Problem to solve:
Wherever "beige" appears in a line of the listing, report that line.

***** Exercise data

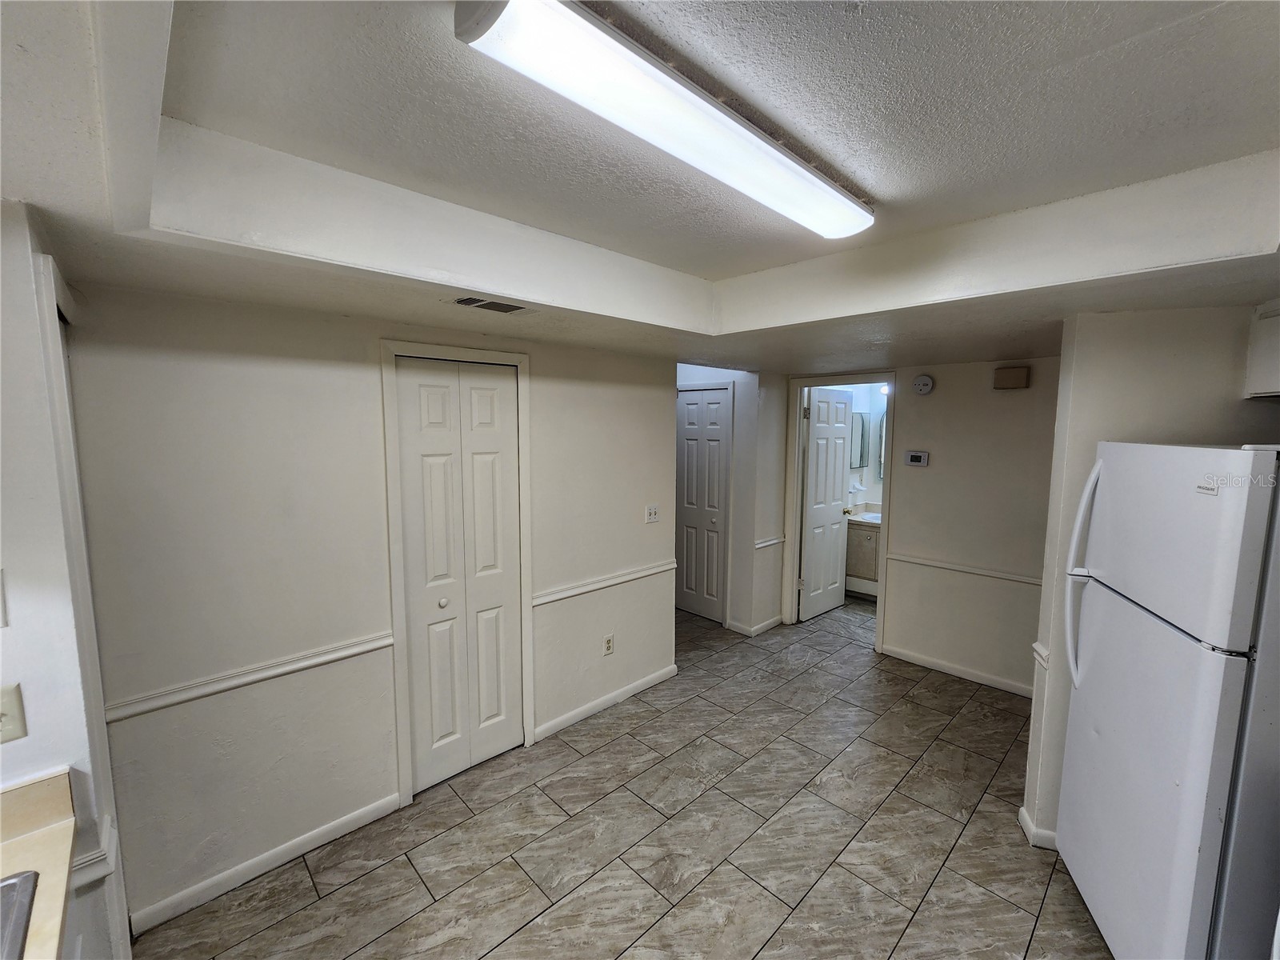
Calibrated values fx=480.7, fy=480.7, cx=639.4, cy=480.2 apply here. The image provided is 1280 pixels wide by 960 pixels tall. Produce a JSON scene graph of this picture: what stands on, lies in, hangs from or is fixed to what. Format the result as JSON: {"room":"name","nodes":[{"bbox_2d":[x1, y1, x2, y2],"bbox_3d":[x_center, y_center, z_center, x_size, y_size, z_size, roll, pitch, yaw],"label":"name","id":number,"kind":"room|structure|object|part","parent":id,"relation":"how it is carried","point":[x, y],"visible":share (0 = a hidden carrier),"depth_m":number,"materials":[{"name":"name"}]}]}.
{"room":"kitchen","nodes":[
{"label":"kitchen","id":0,"kind":"room"},
{"bbox_2d":[0,199,132,959],"bbox_3d":[-1.699,0.478,1.111,0.587,2.415,0.902,-6,9,-44],"label":"left wall","id":1,"kind":"structure","parent":0,"point":[1,382],"depth_m":1.09,"materials":[{"name":"white paint"}]},
{"bbox_2d":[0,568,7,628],"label":"light switch","id":2,"kind":"object","parent":1,"relation":"attached to","point":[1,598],"visible":0.99,"depth_m":1.01,"materials":[{"name":"white plastic"}]},
{"bbox_2d":[0,683,26,744],"bbox_3d":[-1.338,0.492,0.992,0.071,0.117,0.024,-6,9,-44],"label":"light switch","id":3,"kind":"object","parent":1,"relation":"attached to","point":[11,700],"visible":0.99,"depth_m":1.01,"materials":[{"name":"plastic"}]},
{"bbox_2d":[0,769,77,959],"bbox_3d":[-1.197,0.824,0.436,0.717,0.121,1.360,-6,9,-44],"label":"countertop","id":4,"kind":"structure","parent":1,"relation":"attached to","point":[6,850],"depth_m":0.99,"materials":[{"name":"beige laminate"}]},
{"bbox_2d":[0,869,39,959],"bbox_3d":[-1.210,0.904,0.596,0.585,0.181,0.566,-6,9,-44],"label":"sink","id":5,"kind":"object","parent":4,"relation":"in","point":[17,883],"visible":0.96,"depth_m":0.89,"materials":[{"name":"silver metal"}]},
{"bbox_2d":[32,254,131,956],"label":"door frame","id":6,"kind":"structure","parent":1,"relation":"attached to","point":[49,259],"depth_m":1.24,"materials":[{"name":"white paint"}]},
{"bbox_2d":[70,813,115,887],"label":"chair rail","id":7,"kind":"object","parent":1,"relation":"attached to","point":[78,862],"visible":0.33,"depth_m":1.16,"materials":[{"name":"white paint"}]},
{"bbox_2d":[68,280,683,934],"bbox_3d":[-0.822,0.307,2.559,2.917,2.420,0.126,-6,9,-44],"label":"left wall","id":8,"kind":"structure","parent":0,"point":[202,378],"depth_m":1.92,"materials":[{"name":"paint"}]},
{"bbox_2d":[104,631,395,721],"bbox_3d":[-1.492,0.750,1.873,0.972,0.058,0.028,-6,9,-44],"label":"chair rail","id":9,"kind":"object","parent":8,"relation":"attached to","point":[380,644],"visible":0.66,"depth_m":1.83,"materials":[{"name":"white paint"}]},
{"bbox_2d":[129,790,407,932],"bbox_3d":[-1.495,1.538,1.974,0.856,0.084,0.014,-6,9,-44],"label":"baseboard","id":10,"kind":"structure","parent":8,"relation":"attached to","point":[285,858],"depth_m":1.93,"materials":[{"name":"white paint"}]},
{"bbox_2d":[380,339,535,806],"bbox_3d":[-0.897,0.445,2.475,0.728,2.151,0.131,-6,9,-44],"label":"closet door frame","id":11,"kind":"structure","parent":8,"relation":"attached to","point":[390,423],"depth_m":2.28,"materials":[{"name":"white paint"}]},
{"bbox_2d":[394,357,524,794],"bbox_3d":[-0.875,0.475,2.448,0.585,2.073,0.078,-6,9,-44],"label":"bifold door","id":12,"kind":"structure","parent":8,"relation":"in","point":[497,447],"depth_m":2.43,"materials":[{"name":"white paint"}]},
{"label":"closet knob","id":13,"kind":"part","parent":12,"relation":"part of","materials":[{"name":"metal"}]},
{"bbox_2d":[531,559,677,606],"bbox_3d":[-0.183,0.628,3.054,1.205,0.061,0.034,-6,9,-44],"label":"chair rail","id":14,"kind":"object","parent":8,"relation":"attached to","point":[582,590],"visible":0.7,"depth_m":2.95,"materials":[{"name":"white paint"}]},
{"bbox_2d":[532,662,679,742],"bbox_3d":[-0.165,1.418,3.151,1.172,0.084,0.014,-6,9,-44],"label":"baseboard","id":15,"kind":"structure","parent":8,"relation":"attached to","point":[640,684],"depth_m":3.06,"materials":[{"name":"white paint"}]},
{"bbox_2d":[602,633,614,655],"bbox_3d":[-0.201,1.050,3.062,0.072,0.118,0.011,-6,9,-44],"label":"wall outlet","id":16,"kind":"object","parent":8,"relation":"attached to","point":[608,646],"visible":0.99,"depth_m":3.06,"materials":[{"name":"white plastic"}]},
{"bbox_2d":[644,504,659,522],"bbox_3d":[0.087,0.229,3.258,0.115,0.118,0.019,-6,9,-44],"label":"light switch","id":17,"kind":"object","parent":8,"relation":"attached to","point":[653,512],"visible":0.98,"depth_m":3.26,"materials":[{"name":"white plastic"}]},
{"bbox_2d":[132,595,1113,959],"bbox_3d":[0.763,1.594,2.418,7.397,0.098,5.366,-6,9,-44],"label":"floor","id":18,"kind":"structure","parent":0,"point":[293,918],"depth_m":2.11,"materials":[{"name":"tile"}]},
{"bbox_2d":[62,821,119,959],"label":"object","id":19,"kind":"object","parent":18,"relation":"on","point":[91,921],"visible":0.35,"depth_m":1.11,"materials":[{"name":"white paint"}]},
{"bbox_2d":[844,510,881,598],"bbox_3d":[2.612,0.750,5.178,0.577,0.990,0.858,-6,9,-44],"label":"bathroom vanity","id":20,"kind":"object","parent":18,"relation":"on","point":[865,550],"visible":0.35,"depth_m":5.09,"materials":[{"name":"wood"}]},
{"bbox_2d":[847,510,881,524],"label":"countertop","id":21,"kind":"object","parent":20,"relation":"on","point":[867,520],"visible":0.4,"depth_m":5.20,"materials":[{"name":"white stone"}]},
{"bbox_2d":[1052,441,1279,959],"bbox_3d":[1.877,0.774,1.449,0.797,1.748,0.757,3,7,22],"label":"refrigerator","id":22,"kind":"object","parent":18,"relation":"on","point":[1146,730],"visible":1,"depth_m":1.35,"materials":[{"name":"white metal"}]},
{"bbox_3d":[1.538,0.340,1.679,0.094,0.758,0.069,3,7,22],"label":"handle","id":23,"kind":"part","parent":22,"relation":"part of","materials":[{"name":"white plastic"}]},
{"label":"freezer door","id":24,"kind":"part","parent":22,"relation":"part of","materials":[{"name":"white metal"}]},
{"bbox_2d":[0,0,1279,374],"bbox_3d":[0.539,-0.872,1.939,6.176,0.295,4.910,-6,9,-44],"label":"ceiling","id":25,"kind":"structure","parent":0,"point":[719,267],"depth_m":1.19,"materials":[{"name":"white paint"}]},
{"bbox_2d":[450,295,531,314],"bbox_3d":[-0.567,-0.671,1.839,0.298,0.011,0.172,-6,9,-44],"label":"air vent","id":26,"kind":"object","parent":25,"relation":"in","point":[507,307],"visible":0.99,"depth_m":1.83,"materials":[{"name":"metal"}]},
{"bbox_2d":[453,0,875,239],"bbox_3d":[0.227,-0.819,1.232,1.270,0.081,0.242,-6,9,-44],"label":"ceiling light","id":27,"kind":"object","parent":25,"relation":"attached to","point":[820,184],"visible":0.98,"depth_m":0.98,"materials":[{"name":"white plastic"}]},
{"bbox_2d":[675,364,784,632],"bbox_3d":[0.598,0.019,4.696,0.598,2.490,1.380,-6,9,-44],"label":"hallway wall","id":28,"kind":"structure","parent":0,"point":[735,568],"depth_m":4.23,"materials":[{"name":"white paint"}]},
{"bbox_2d":[673,386,730,623],"bbox_3d":[0.532,0.248,4.542,0.104,2.087,0.655,-6,9,-44],"label":"hallway door","id":29,"kind":"structure","parent":28,"relation":"in","point":[690,410],"depth_m":4.50,"materials":[{"name":"white paint"}]},
{"bbox_2d":[726,614,783,635],"bbox_3d":[1.049,1.281,4.416,0.509,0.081,0.438,-6,9,-44],"label":"baseboard","id":30,"kind":"structure","parent":28,"relation":"attached to","point":[762,627],"depth_m":4.27,"materials":[{"name":"white paint"}]},
{"bbox_2d":[754,535,784,549],"bbox_3d":[1.135,0.546,4.225,0.413,0.057,0.044,-6,9,-44],"label":"chair rail","id":31,"kind":"object","parent":28,"relation":"attached to","point":[774,542],"visible":0.62,"depth_m":4.20,"materials":[{"name":"white paint"}]},
{"bbox_2d":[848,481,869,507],"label":"soap dish","id":32,"kind":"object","parent":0,"point":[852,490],"visible":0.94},
{"bbox_2d":[849,411,869,467],"bbox_3d":[2.366,-0.444,5.277,0.401,0.589,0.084,-6,9,-44],"label":"bathroom mirror","id":33,"kind":"object","parent":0,"point":[862,423],"visible":0.58,"depth_m":5.29,"materials":[{"name":"mirror"}]},
{"bbox_2d":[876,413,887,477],"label":"bathroom mirror","id":34,"kind":"object","parent":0,"point":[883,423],"visible":0.21,"depth_m":5.34,"materials":[{"name":"white mirror"}]},
{"bbox_2d":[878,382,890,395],"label":"bathroom light","id":35,"kind":"object","parent":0,"point":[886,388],"visible":0.44,"depth_m":5.07,"materials":[{"name":"white"}]},
{"bbox_2d":[780,352,1060,698],"bbox_3d":[2.158,0.150,3.589,0.124,2.543,2.751,-6,9,-44],"label":"back wall","id":36,"kind":"structure","parent":0,"point":[905,485],"depth_m":3.37,"materials":[{"name":"beige paint"}]},
{"bbox_2d":[783,372,895,650],"bbox_3d":[1.743,0.278,4.109,0.194,2.180,0.845,-6,9,-44],"label":"door frame","id":37,"kind":"structure","parent":36,"relation":"attached to","point":[798,410],"depth_m":4.18,"materials":[{"name":"white paint"}]},
{"bbox_2d":[797,385,854,622],"bbox_3d":[1.792,0.222,4.615,0.722,2.131,0.158,-6,9,-44],"label":"bathroom door","id":38,"kind":"structure","parent":37,"relation":"attached to","point":[838,455],"depth_m":4.56,"materials":[{"name":"white paint"}]},
{"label":"doorknob","id":39,"kind":"part","parent":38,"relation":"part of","materials":[{"name":"gold metal"}]},
{"bbox_2d":[904,450,929,466],"bbox_3d":[2.074,-0.163,3.604,0.027,0.111,0.152,-6,9,-44],"label":"thermostat","id":40,"kind":"object","parent":36,"relation":"attached to","point":[918,455],"visible":0.98,"depth_m":3.59,"materials":[{"name":"white plastic"}]},
{"bbox_2d":[912,373,934,394],"bbox_3d":[2.080,-0.705,3.535,0.039,0.144,0.133,-6,9,-44],"label":"smoke detector","id":41,"kind":"object","parent":36,"relation":"attached to","point":[923,382],"visible":0.98,"depth_m":3.52,"materials":[{"name":"white plastic"}]},
{"bbox_2d":[879,642,1032,697],"bbox_3d":[2.401,1.397,3.463,0.013,0.084,1.268,-6,9,-44],"label":"baseboard","id":42,"kind":"structure","parent":36,"relation":"attached to","point":[894,654],"depth_m":3.52,"materials":[{"name":"white paint"}]},
{"bbox_2d":[885,551,1043,586],"bbox_3d":[2.422,0.635,3.277,0.030,0.055,1.400,-6,9,-44],"label":"chair rail","id":43,"kind":"object","parent":36,"relation":"attached to","point":[934,563],"visible":0.58,"depth_m":3.37,"materials":[{"name":"white paint"}]},
{"bbox_2d":[993,365,1029,389],"bbox_3d":[2.424,-0.667,3.142,0.058,0.130,0.174,-6,9,-44],"label":"door chime","id":44,"kind":"object","parent":36,"relation":"attached to","point":[1010,374],"visible":0.98,"depth_m":3.12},
{"bbox_2d":[1020,304,1279,854],"bbox_3d":[2.197,0.408,1.848,0.328,2.384,0.956,-6,9,-44],"label":"right wall","id":45,"kind":"structure","parent":0,"point":[1095,434],"depth_m":1.92,"materials":[{"name":"white paint"}]},
{"bbox_2d":[1018,805,1058,850],"bbox_3d":[2.037,1.551,2.026,0.318,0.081,0.679,-6,9,-44],"label":"baseboard","id":46,"kind":"structure","parent":45,"relation":"attached to","point":[1024,816],"depth_m":2.08,"materials":[{"name":"white paint"}]},
{"bbox_2d":[1031,641,1050,669],"bbox_3d":[1.806,0.749,2.141,0.296,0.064,0.066,-6,9,-44],"label":"chair rail","id":47,"kind":"object","parent":45,"relation":"attached to","point":[1037,646],"visible":0.18,"depth_m":2.07,"materials":[{"name":"white paint"}]},
{"bbox_2d":[1244,301,1279,397],"bbox_3d":[2.236,-0.421,1.401,0.547,0.320,0.456,-6,9,-44],"label":"upper cabinet","id":48,"kind":"object","parent":45,"relation":"attached to","point":[1270,318],"visible":0.98,"depth_m":1.64,"materials":[{"name":"white paint"}]}
]}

**********

Response to the task:
{"bbox_2d":[0,769,77,959],"bbox_3d":[-1.197,0.824,0.436,0.717,0.121,1.360,-6,9,-44],"label":"countertop","id":4,"kind":"structure","parent":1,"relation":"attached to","point":[6,850],"depth_m":0.99,"materials":[{"name":"beige laminate"}]},
{"bbox_2d":[780,352,1060,698],"bbox_3d":[2.158,0.150,3.589,0.124,2.543,2.751,-6,9,-44],"label":"back wall","id":36,"kind":"structure","parent":0,"point":[905,485],"depth_m":3.37,"materials":[{"name":"beige paint"}]},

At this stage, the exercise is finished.